Ninety-five percent of the people she approached were happy to write down a message, Wallace said.

"It's a community on the bus. If there's more than two people, they start talking about the bus," and the thrust of most of those conversations is "I would use it more if the hours were different," Wallace said.

The result of what she dubbed the "square comment blitz" is now hanging in the front window of the Northcenter Chamber of Commerce, 4054 N. Lincoln Ave.

Wallace, a substitute CPS art teacher, arranged scores of the colorful stickers into a collage spelling out "Save the 11!" and attached the remainder of the 500 comments to poster boards.

She also compiled the responses into a spreadsheet — which runs 16 pages long — and if CTA President Dorval Carter would agree to a meeting, she'd deliver them in person.

Wallace remains convinced the CTA is improperly tallying ridership, failing to include passengers who board north of Western, a charge the CTA dismissed.

"Anyone that boards or exits along the pilot route is counted as part of our ridership analysis," said Jeffrey Tolman, CTA spokesman.

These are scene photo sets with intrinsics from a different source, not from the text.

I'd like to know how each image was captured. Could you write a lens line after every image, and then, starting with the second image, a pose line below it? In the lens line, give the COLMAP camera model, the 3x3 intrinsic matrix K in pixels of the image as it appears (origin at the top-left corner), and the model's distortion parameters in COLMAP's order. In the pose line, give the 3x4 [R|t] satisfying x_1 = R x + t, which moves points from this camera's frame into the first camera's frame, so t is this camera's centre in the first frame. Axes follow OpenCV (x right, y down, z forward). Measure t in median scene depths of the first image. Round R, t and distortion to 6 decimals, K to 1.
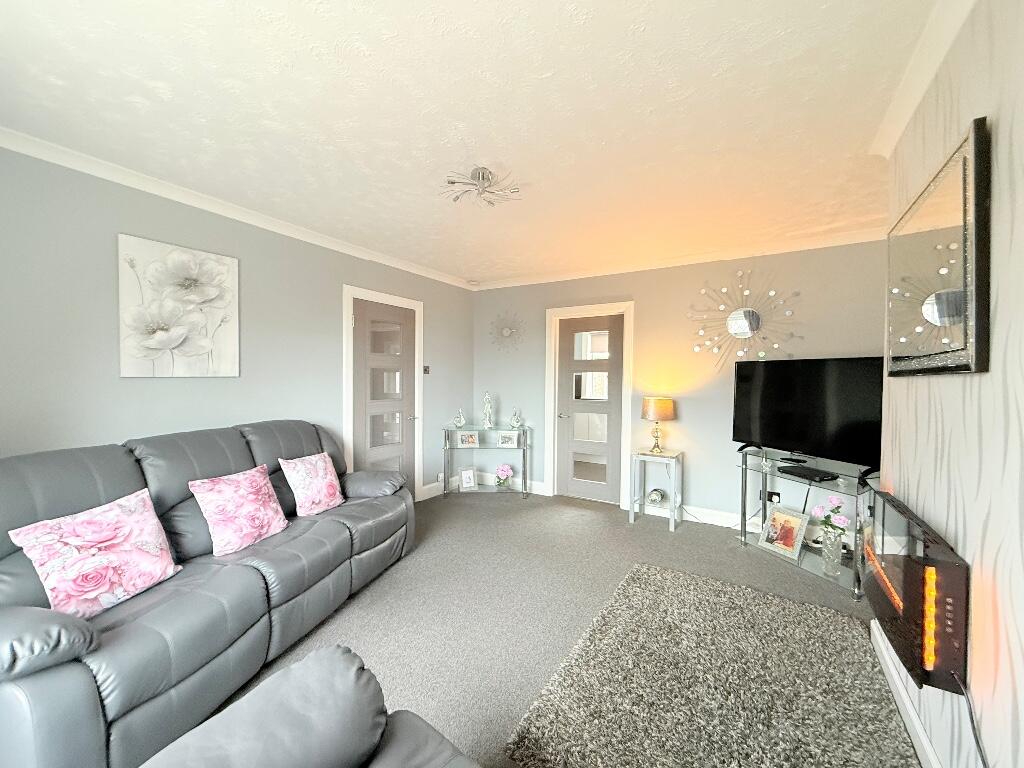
lens RADIAL K [[406.8, 0, 508.5], [0, 406.8, 385.5], [0, 0, 1]] dist [-0.001092, 0.000507]
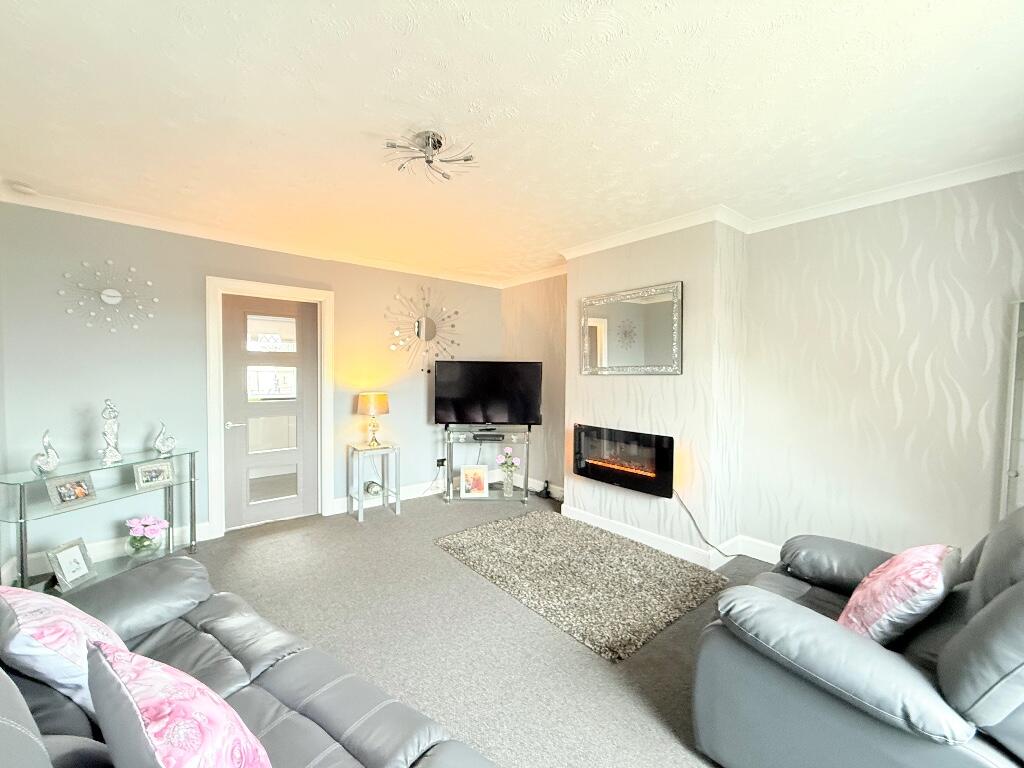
lens RADIAL K [[413.6, 0, 512.0], [0, 413.6, 384.0], [0, 0, 1]] dist [-0.023286, 0.000104]
pose [[0.305443, -0.028780, 0.951775, -0.492567], [0.013303, 0.999575, 0.025956, -0.013745], [-0.952117, 0.004733, 0.305696, 0.329014]]
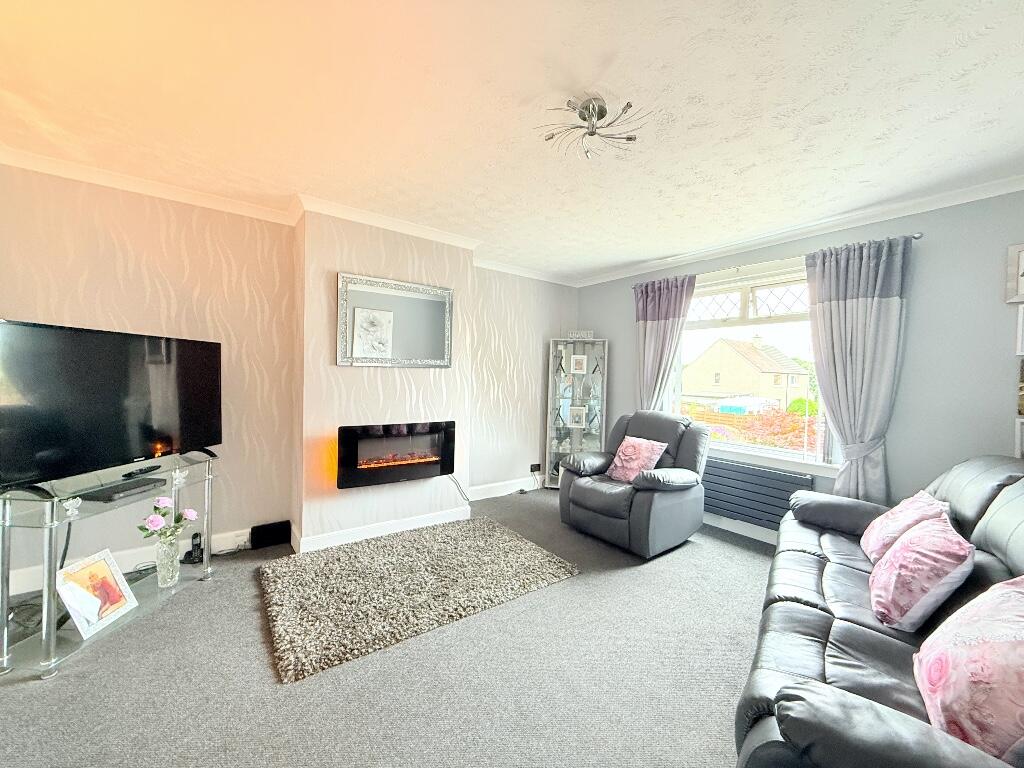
lens RADIAL K [[406.8, 0, 508.5], [0, 406.8, 385.5], [0, 0, 1]] dist [-0.001092, 0.000507]
pose [[-0.922465, -0.044529, 0.383505, -0.138034], [-0.027484, 0.998380, 0.049813, -0.017341], [-0.385102, 0.035410, -0.922194, 1.018721]]
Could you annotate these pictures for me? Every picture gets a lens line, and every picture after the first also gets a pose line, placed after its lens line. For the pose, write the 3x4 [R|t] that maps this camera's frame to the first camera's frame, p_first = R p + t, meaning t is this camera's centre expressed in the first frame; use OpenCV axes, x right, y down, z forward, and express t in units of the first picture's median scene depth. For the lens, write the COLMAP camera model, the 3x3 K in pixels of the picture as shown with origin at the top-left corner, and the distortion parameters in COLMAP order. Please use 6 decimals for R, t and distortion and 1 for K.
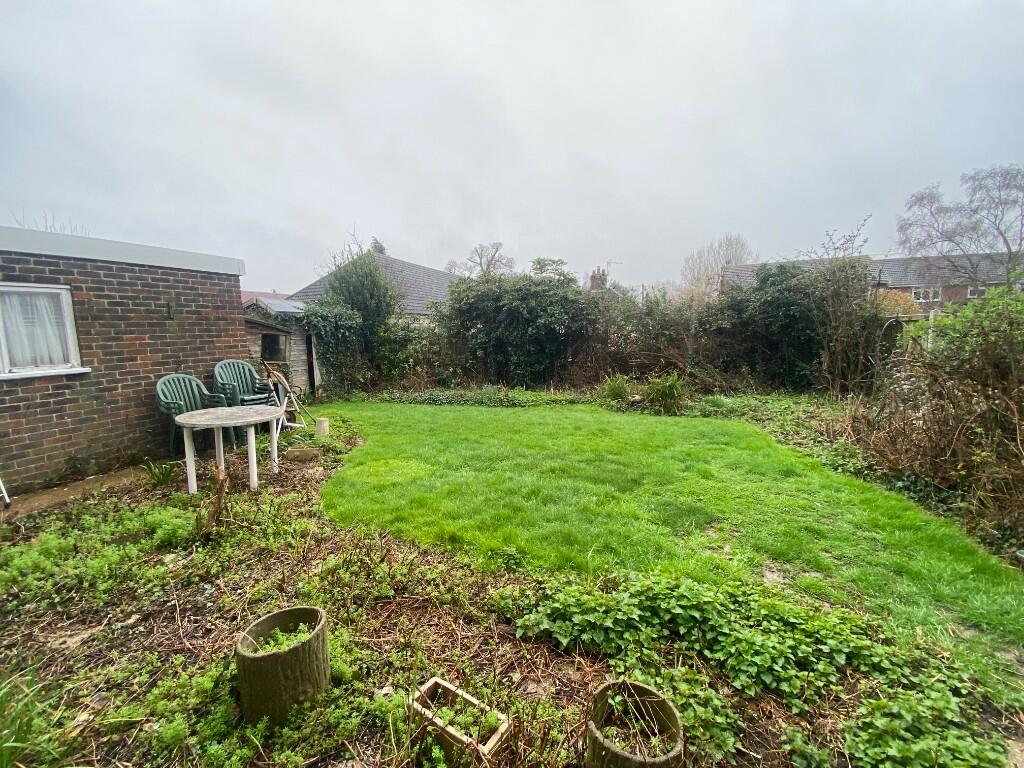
lens RADIAL K [[420.4, 0, 512.0], [0, 420.4, 384.0], [0, 0, 1]] dist [0.028098, -0.022461]
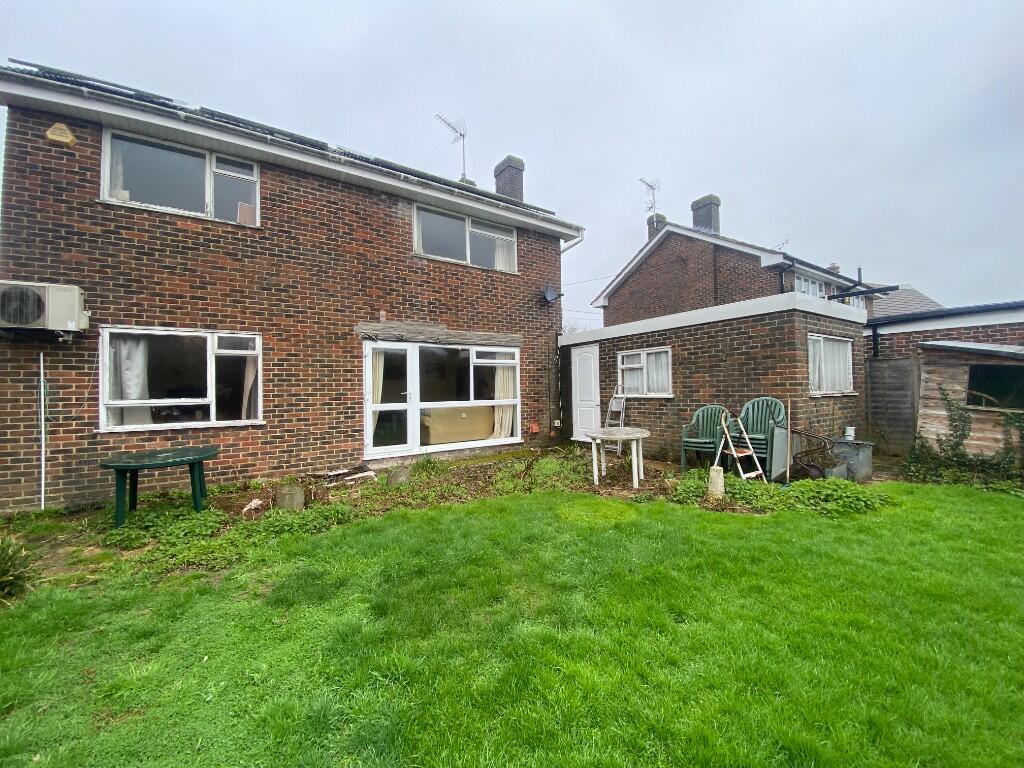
lens RADIAL K [[420.4, 0, 512.0], [0, 420.4, 384.0], [0, 0, 1]] dist [0.028098, -0.022461]
pose [[-0.566896, 0.033028, -0.823127, 0.598903], [-0.063355, 0.994489, 0.083537, -0.157662], [0.821349, 0.099506, -0.561680, 1.249380]]
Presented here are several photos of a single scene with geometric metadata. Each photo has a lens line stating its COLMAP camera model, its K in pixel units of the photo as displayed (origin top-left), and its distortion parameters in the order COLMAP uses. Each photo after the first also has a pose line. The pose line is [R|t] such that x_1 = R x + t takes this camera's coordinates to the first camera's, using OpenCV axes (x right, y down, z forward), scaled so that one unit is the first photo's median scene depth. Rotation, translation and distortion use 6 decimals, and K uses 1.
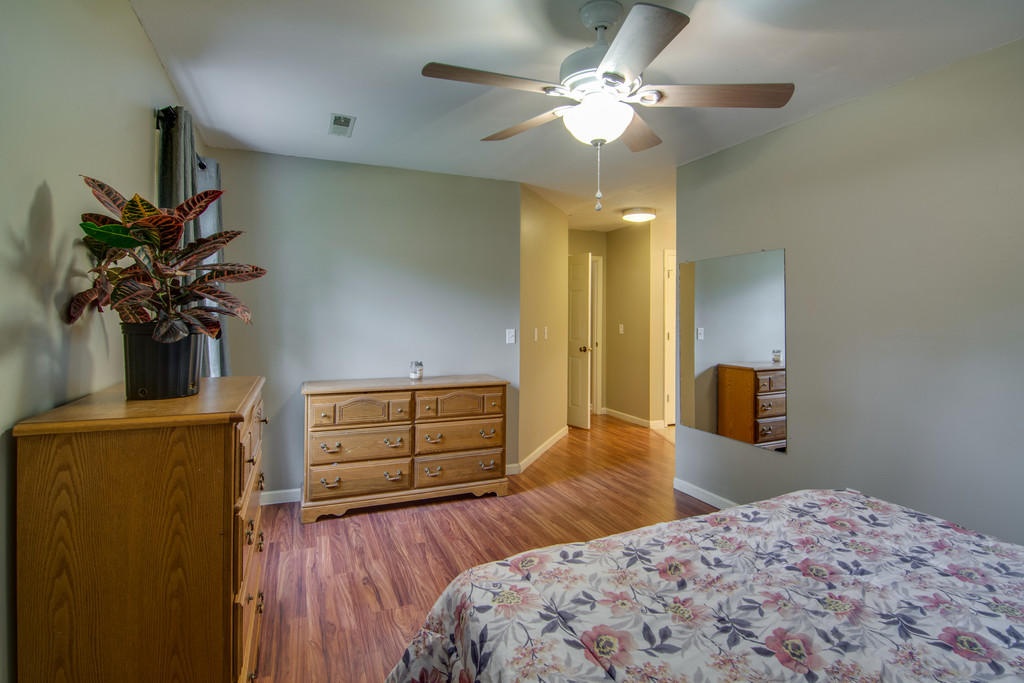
lens RADIAL K [[549.8, 0, 512.0], [0, 549.8, 341.5], [0, 0, 1]] dist [0.000025, -0.000185]
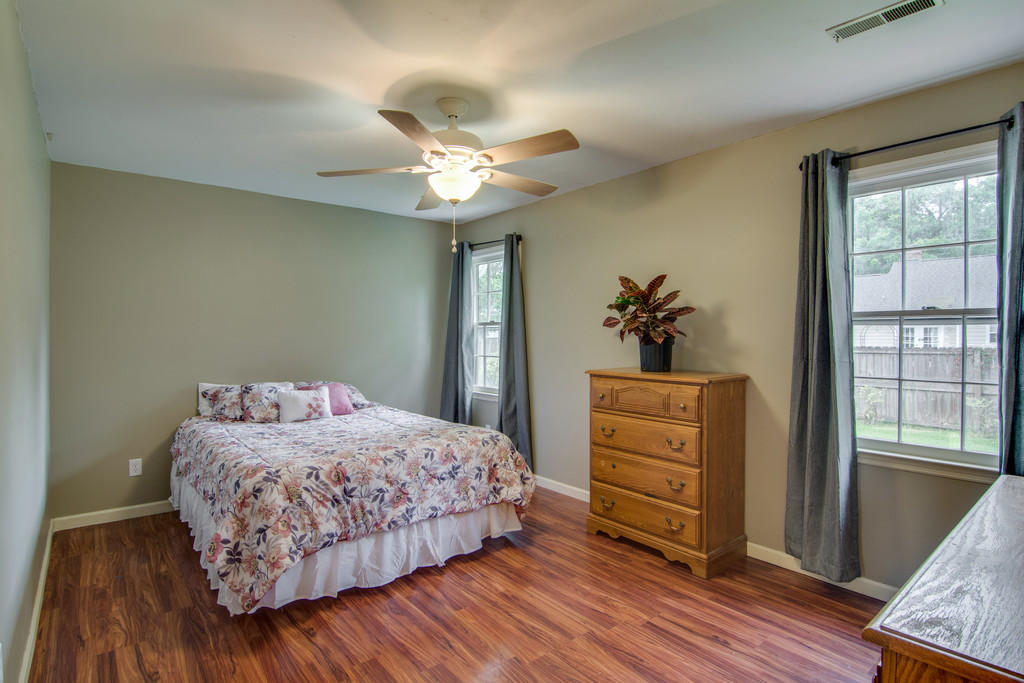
lens RADIAL K [[549.8, 0, 512.0], [0, 549.8, 341.5], [0, 0, 1]] dist [0.000025, -0.000185]
pose [[-0.964709, -0.007689, -0.263204, 0.305202], [-0.019971, 0.998831, 0.044021, -0.066460], [0.262558, 0.047724, -0.963735, 1.894734]]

As with many riders, her biggest beef with the pilot has been the route's limited hours — 10 a.m.-7 p.m. weekdays only.

Why couldn't the CTA add morning rush hours, run the bus later for people going out to restaurants and bars, or include weekends — particularly during the second half of the pilot, when the agency saw that ridership was lagging under the trial's restrictions? Wallace said.

"CTA designed the pilot, including service hours, to align with the feedback we received from the community and the kind of trips and service they indicated were the highest priority," Tolman responded via email.

"The pilot cost is currently $770,000 and even just adding [morning] rush service would cost an additional $124,000 for six months," he said.

The ridership target would similarly increase with the expanded hours — to 1,960 daily — but a CTA analysis showed that morning rush would only bring 160 more passengers, Tolman said.

"CTA also has a limited availability of extra buses during the [morning] peak, during which CTA provides its highest level of service system-wide," he said. "The Lincoln Avenue corridor is already one of the most transit-rich areas in the city, with ample [morning] rush service on the Brown Line and several north-south and east-west bus routes."

Wallace, who doesn't own a car, is familiar with many of those other routes — in the absence of the No. 11 she has to cobble together a string of them to travel from her home along the lakefront to the Sulzer Library.

"What's going to get me there on an angle?" Wallace asked. "The bus is on a hypotenuse. It saves time."

She has 500 more reasons the No. 11 is a vital transit option, but is worried none of them will be enough to keep the route alive.

"It's the Rodney Dangerfield route," Wallace said. "It gets no respect."

Ridership on the No. 11 route has been well below the CTA's target of 1,500 daily passengers.

Wallace designed materials at her own expense and handed them out to residents and businesses.

Wallace collected 500 comments from riders in support of the No. 11 route.